While I must align with the fact that Adefarasin's verbal assertions emanate from a sense of love for one's country, notwithstanding, it can be faulted based on moral and ethical grounds.

Whether as an act of commission or omission, we (a collective name for the Nigerian populace) have all assisted in one way or the other in exacerbating the myriad of problems and challenges confronting Nigeria. We cannot claim ignorance of this or refute this claim as there are several instances that abound to prove this.

If Nigeria is to be referred to a scam operating on a faulty foundation, then it is: because of its citizens who in the wake of elections mortgage their future and conscience in exchange for trifle amount of money or resources which cannot last a lifetime.

As a result of some of its citizens who by virtue of the goddess of opportunity are placed in high positions and who continue to make unwholesome laws which affect national development.

It is because of religious leaders who continue to exhibit attitudes and characteristics which are despicable to religious tenets.

It is because of law enforcement agents who rather than securing the lives and properties of its citizens prefer to engage in shooting spree ay the slightest provocation. Or what could you think to be the rationale for the last October end SARS protests?

What more can we say about service providers who tax the populace heavily and fail to provide the services as and when due? Who own and manage these organizations if not people who have the blood of Nigeria running in their veins?

Simple practises such as obeying traffic rules seem a puzzle and yet we say Nigeria is a scam if an accident occurs.

What about the market woman who shortchanges her customers? And yet we blame the government for our woes.

What about citizens who engage in despicable practices such as drug trafficking, money laundering abroad and who continue to give bad names to the country?

Don't tell me you don't about the popular Abbas Ramoni a.k.a hushpuppi or of thr famous invictus who have been in the police net abroad for financial !mismanagement?

What about the latest report by the United Arab Emirates indicting the erstwhile chief of army staff, Yusuf Tukur Buratai and other ace Nigerians of buying choicest properties in the country?

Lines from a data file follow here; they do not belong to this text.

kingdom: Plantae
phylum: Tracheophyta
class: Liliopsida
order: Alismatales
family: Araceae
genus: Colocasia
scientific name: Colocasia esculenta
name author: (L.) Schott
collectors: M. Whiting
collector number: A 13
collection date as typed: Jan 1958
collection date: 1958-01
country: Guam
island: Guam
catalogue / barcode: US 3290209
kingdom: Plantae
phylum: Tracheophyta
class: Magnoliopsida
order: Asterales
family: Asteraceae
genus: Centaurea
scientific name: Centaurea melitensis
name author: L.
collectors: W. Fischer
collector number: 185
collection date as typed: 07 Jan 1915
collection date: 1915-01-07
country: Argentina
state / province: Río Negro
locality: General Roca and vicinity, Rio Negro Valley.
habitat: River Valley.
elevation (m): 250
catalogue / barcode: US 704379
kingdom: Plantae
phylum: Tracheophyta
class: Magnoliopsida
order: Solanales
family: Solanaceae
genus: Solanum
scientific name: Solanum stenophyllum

Does this makes sense at all? Time would fail to permit of other instances which prove the fact that the problems that beset our country are caused by us. This is to fulfill the popular Yoruba adage that "kokoro to nje efo, abe efo ni ngbe". That is, the pests destroying the vegetables reside under the vegetables".

We are the products of our own doings or undoings. We are eating the fruit of our own hands. Why then do we at the slightest moment spue out the fact that Nigeria is a scam? Nigeria is bad, Nigeria isn't worth living for, talk more of dying for?

Yes, we blame Nigeria for the ridiculous condition of things, for the poor road infrastructure, for the fallen standard of education and the likes. Yet we fail to acknowledge the fact that Nigeria cannot be separated from its citizens. Nigeria is a synecdoche that is used to represent both the land, the government, the laws and the people.

Rather than continue to engage in the above, we should all channel our focus to mapping out solutions and rebuilding the faulty foundation. We should seek out our first love that had been lost and do the first works which entails putting the interest of the nation above other things.

Our failure to do this will continue to be our achilles heel overtime making us make the conclusion that Nigeria is a scam.